─── DOCUMENT EXCERPT ───

Choo-Choo to You

I just ordered tickets to Texarkana aboard Amtrak. This is a first for me, the riding Amtrak thing. Leaving Saturday morning at 9:30, arriving at 9pm. Coming back 5:30am a week later on Sunday to arrive home at 7pm. After being a rail afficionado for a lifetime, I finally have the opportunity to ride the rails. I’ve heard it’s classier and more comfortable than Greyhound; I can leave my seat and walk around, and there’s food available onboard. It’s just that in this part of the country, it takes forever to get anywhere.

Amtrak, in Texas, has to share the rails with freight trains, which get priority; Amtrak just leases time and space. So the trips promise to take longer than marked on the schedules. And god help us if there’s a train breakdown somewhere on the tracks, or a train hits a car; that’s at least a 3-hour stop. And nobody can leave the train except at the rail stations. Good thing I don’t smoke anymore.

─── MATERIAL SUPPLIED ───

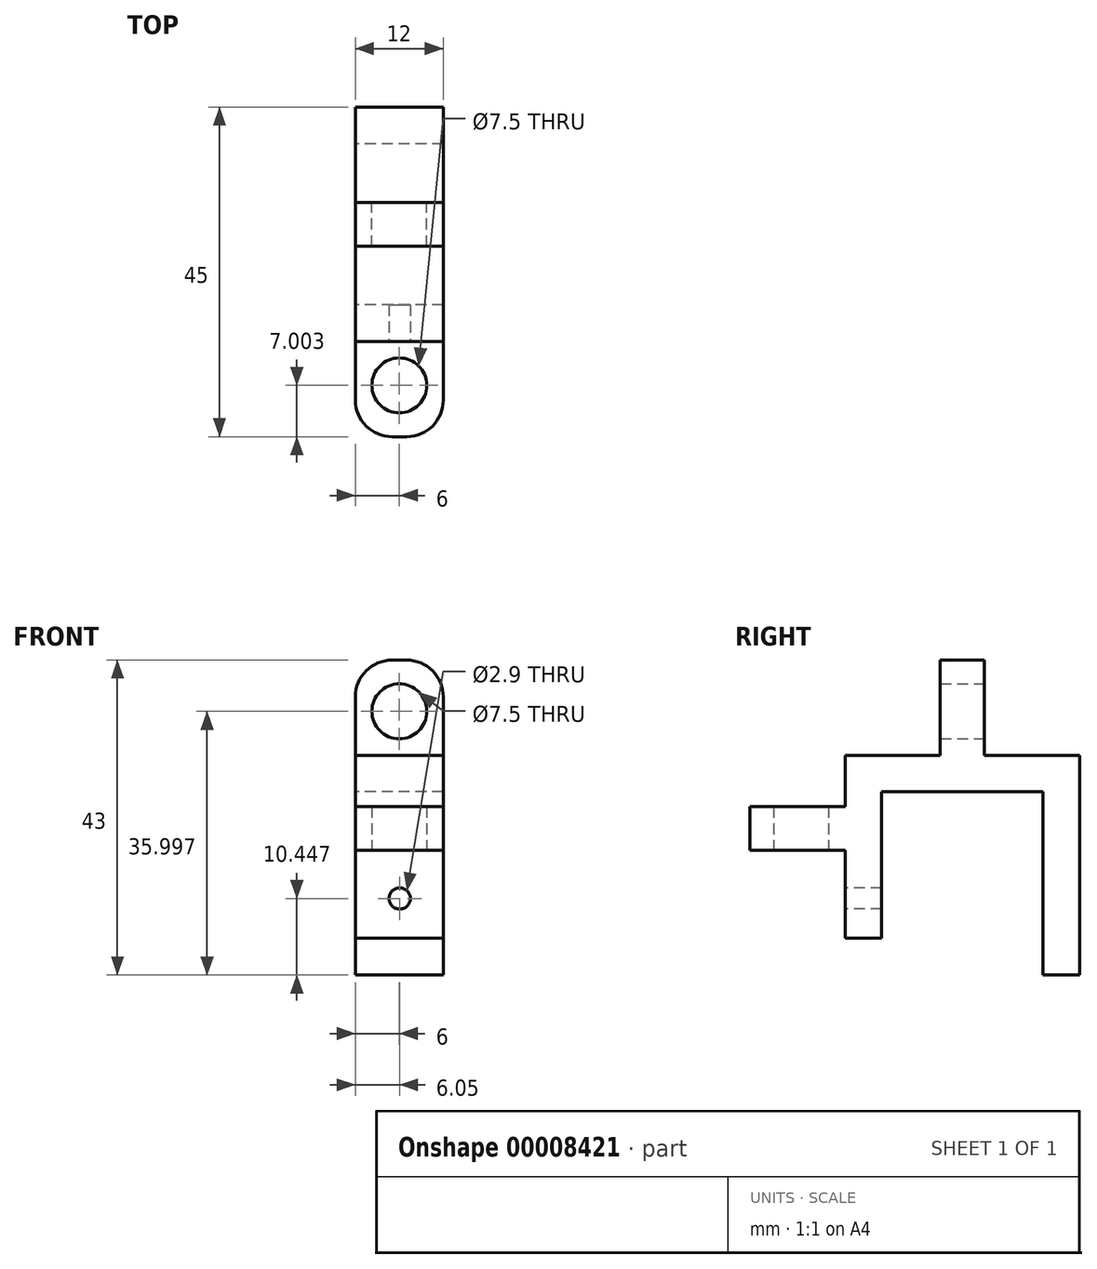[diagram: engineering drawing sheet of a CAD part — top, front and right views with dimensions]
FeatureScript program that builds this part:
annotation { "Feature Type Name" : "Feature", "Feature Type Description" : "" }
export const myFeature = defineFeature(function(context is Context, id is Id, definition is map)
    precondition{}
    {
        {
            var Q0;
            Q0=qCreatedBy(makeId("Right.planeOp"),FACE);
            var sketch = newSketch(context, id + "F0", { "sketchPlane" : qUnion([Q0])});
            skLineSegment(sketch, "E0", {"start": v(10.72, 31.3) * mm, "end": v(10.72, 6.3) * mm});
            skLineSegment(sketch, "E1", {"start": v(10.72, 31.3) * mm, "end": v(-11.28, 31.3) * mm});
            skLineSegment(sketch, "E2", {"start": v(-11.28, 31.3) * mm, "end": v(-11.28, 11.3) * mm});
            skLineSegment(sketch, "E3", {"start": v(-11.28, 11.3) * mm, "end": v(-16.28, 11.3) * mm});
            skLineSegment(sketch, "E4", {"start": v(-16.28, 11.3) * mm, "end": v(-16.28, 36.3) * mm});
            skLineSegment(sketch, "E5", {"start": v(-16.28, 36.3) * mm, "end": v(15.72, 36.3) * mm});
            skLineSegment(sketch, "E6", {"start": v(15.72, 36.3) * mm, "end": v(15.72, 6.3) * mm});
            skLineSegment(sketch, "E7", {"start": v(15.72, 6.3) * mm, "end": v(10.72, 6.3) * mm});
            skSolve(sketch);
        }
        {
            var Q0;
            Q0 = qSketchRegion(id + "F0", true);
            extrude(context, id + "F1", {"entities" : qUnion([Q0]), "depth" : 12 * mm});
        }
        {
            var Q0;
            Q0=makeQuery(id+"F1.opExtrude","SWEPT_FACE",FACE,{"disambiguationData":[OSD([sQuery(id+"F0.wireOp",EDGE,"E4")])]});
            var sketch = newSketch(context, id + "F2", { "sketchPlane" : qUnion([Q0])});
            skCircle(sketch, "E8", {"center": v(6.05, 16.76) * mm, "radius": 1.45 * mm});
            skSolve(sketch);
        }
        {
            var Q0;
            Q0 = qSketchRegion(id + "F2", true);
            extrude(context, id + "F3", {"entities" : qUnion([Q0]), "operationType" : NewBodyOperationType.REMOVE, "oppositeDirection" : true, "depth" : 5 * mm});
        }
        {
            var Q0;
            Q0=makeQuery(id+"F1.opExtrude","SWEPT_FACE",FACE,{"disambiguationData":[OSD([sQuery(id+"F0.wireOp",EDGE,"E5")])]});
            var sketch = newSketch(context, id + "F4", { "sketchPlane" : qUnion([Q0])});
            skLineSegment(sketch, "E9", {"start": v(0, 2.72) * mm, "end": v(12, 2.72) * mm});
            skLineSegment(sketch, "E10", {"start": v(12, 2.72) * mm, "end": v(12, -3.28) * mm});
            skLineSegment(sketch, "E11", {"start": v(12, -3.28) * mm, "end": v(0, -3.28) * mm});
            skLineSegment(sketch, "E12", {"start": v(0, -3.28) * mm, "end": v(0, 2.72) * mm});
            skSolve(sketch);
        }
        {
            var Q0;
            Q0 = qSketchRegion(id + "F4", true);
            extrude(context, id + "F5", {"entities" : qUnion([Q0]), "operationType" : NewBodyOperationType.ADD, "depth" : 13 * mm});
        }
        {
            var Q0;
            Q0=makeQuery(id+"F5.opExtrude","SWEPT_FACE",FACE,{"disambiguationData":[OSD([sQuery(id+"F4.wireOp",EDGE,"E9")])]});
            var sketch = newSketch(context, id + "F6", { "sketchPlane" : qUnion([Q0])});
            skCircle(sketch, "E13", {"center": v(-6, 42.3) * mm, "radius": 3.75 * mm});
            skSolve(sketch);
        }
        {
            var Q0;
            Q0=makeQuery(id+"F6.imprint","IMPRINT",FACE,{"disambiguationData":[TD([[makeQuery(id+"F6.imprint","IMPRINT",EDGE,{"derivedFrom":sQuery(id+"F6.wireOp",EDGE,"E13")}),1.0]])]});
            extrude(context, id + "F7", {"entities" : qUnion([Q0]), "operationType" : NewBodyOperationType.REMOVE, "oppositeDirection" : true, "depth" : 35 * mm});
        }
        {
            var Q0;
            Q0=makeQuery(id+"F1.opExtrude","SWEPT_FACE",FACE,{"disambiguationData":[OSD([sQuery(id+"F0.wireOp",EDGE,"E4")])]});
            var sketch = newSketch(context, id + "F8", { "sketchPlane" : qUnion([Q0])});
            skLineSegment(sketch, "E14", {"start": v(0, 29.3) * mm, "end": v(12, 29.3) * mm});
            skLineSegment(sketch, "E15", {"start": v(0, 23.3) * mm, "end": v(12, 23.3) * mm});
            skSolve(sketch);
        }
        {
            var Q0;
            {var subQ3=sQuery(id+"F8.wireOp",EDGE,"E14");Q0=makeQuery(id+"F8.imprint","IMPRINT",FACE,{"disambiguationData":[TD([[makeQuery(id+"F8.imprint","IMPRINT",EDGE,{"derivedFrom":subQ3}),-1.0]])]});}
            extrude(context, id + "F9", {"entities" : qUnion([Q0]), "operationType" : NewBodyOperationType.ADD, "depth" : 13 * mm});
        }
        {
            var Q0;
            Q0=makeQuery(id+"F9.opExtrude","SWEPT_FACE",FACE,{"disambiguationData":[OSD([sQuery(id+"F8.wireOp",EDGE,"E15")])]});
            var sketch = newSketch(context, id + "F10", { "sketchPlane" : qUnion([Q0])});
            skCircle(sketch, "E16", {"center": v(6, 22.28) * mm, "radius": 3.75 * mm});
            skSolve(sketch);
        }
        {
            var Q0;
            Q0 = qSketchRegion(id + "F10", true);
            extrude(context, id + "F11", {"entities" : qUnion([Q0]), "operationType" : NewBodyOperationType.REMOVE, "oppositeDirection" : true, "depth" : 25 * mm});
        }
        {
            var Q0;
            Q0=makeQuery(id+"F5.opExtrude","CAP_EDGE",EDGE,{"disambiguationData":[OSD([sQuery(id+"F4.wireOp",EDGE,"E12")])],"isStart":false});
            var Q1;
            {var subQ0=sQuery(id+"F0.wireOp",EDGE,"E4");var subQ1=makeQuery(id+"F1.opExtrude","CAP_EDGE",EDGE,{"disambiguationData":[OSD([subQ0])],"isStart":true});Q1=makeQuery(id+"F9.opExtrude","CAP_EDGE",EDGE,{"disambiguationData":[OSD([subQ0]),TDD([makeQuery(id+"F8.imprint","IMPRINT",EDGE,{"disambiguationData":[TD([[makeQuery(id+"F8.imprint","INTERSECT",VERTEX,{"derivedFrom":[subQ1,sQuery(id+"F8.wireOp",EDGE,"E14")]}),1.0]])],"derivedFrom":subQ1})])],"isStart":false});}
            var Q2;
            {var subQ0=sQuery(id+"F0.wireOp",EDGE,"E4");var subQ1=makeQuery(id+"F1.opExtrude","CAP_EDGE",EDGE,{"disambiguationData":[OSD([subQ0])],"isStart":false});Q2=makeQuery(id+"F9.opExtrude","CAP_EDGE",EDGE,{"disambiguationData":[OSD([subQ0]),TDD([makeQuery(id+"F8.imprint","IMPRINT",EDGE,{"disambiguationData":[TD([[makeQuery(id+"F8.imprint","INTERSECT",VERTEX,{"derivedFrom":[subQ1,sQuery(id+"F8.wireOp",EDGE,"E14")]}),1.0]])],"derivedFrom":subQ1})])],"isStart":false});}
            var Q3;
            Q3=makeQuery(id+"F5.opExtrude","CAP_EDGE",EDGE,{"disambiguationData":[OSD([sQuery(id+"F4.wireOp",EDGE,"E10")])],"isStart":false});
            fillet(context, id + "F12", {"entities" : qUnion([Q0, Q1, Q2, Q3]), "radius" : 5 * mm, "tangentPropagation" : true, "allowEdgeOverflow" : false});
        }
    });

───

**WHAT NEEDS TO BE DONE:** In the post about a first Amtrak trip, rewrite the passage that begins at the words "Choo-Choo to You" and ends after "to get anywhere.", changing every "Amtrak" to "the train".

**RESULT FOR THIS TASK:**
Choo-Choo to You

I just ordered tickets to Texarkana aboard the train. This is a first for me, the riding the train thing. Leaving Saturday morning at 9:30, arriving at 9pm. Coming back 5:30am a week later on Sunday to arrive home at 7pm. After being a rail afficionado for a lifetime, I finally have the opportunity to ride the rails. I’ve heard it’s classier and more comfortable than Greyhound; I can leave my seat and walk around, and there’s food available onboard. It’s just that in this part of the country, it takes forever to get anywhere.